▶ [WORK ITEM] Would you return the data exactly as given, except for its pictures?

▶ [TASK INPUT]
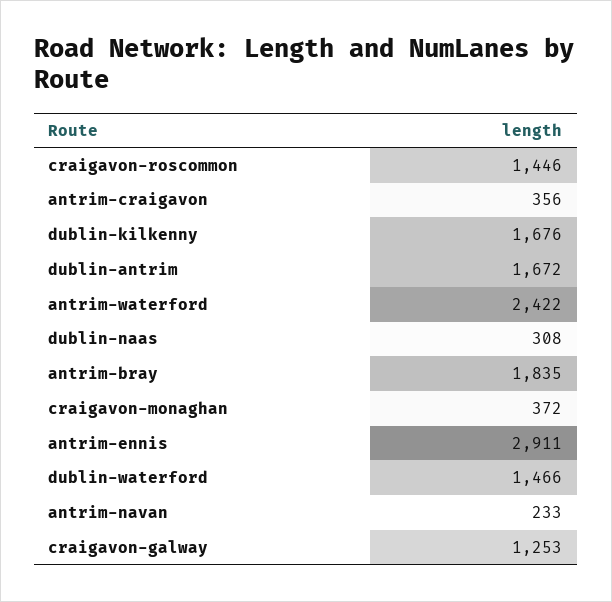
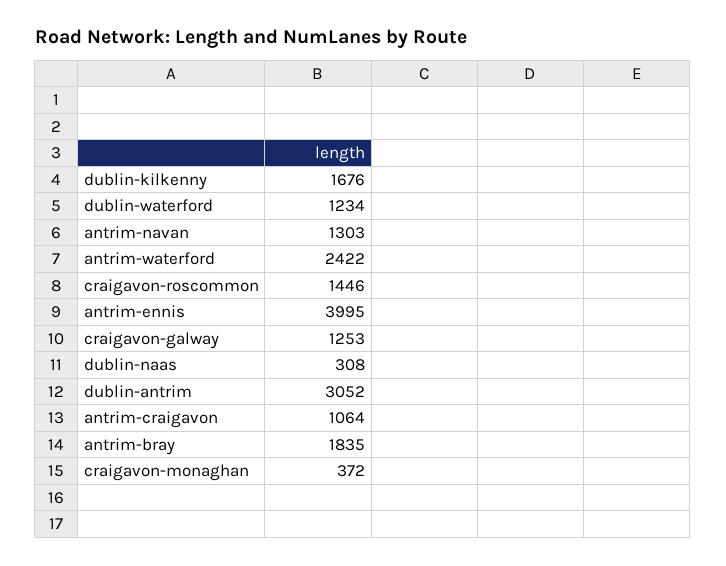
antrim-craigavon: 356 -> 1064
dublin-antrim: 1672 -> 3052
antrim-ennis: 2911 -> 3995
dublin-waterford: 1466 -> 1234
antrim-navan: 233 -> 1303

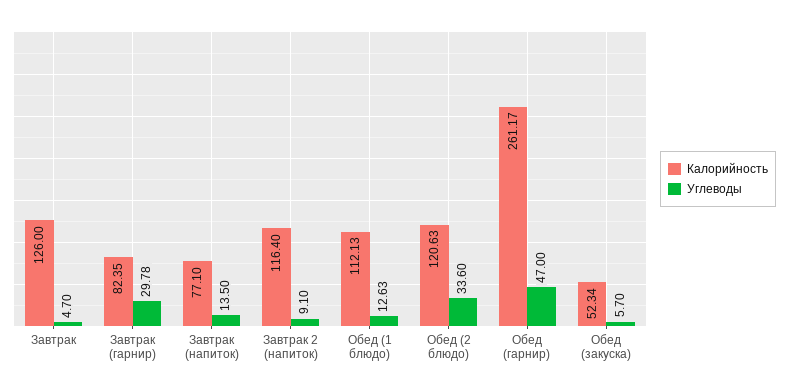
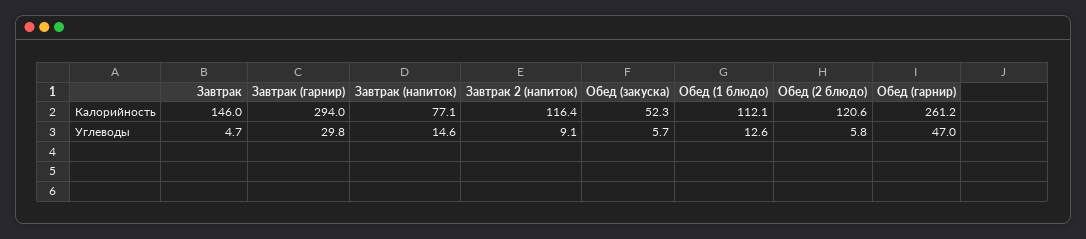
Калорийность, Завтрак: 126 -> 146
Калорийность, Завтрак (гарнир): 82.35 -> 294
Углеводы, Завтрак (напиток): 13.5 -> 14.6
Углеводы, Обед (2 блюдо): 33.6 -> 5.8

▶ [RESULT OF THIS TASK]
antrim-craigavon: 356 -> 1064
dublin-antrim: 1672 -> 3052
antrim-ennis: 2911 -> 3995
dublin-waterford: 1466 -> 1234
antrim-navan: 233 -> 1303

Калорийность, Завтрак: 126 -> 146
Калорийность, Завтрак (гарнир): 82.35 -> 294
Углеводы, Завтрак (напиток): 13.5 -> 14.6
Углеводы, Обед (2 блюдо): 33.6 -> 5.8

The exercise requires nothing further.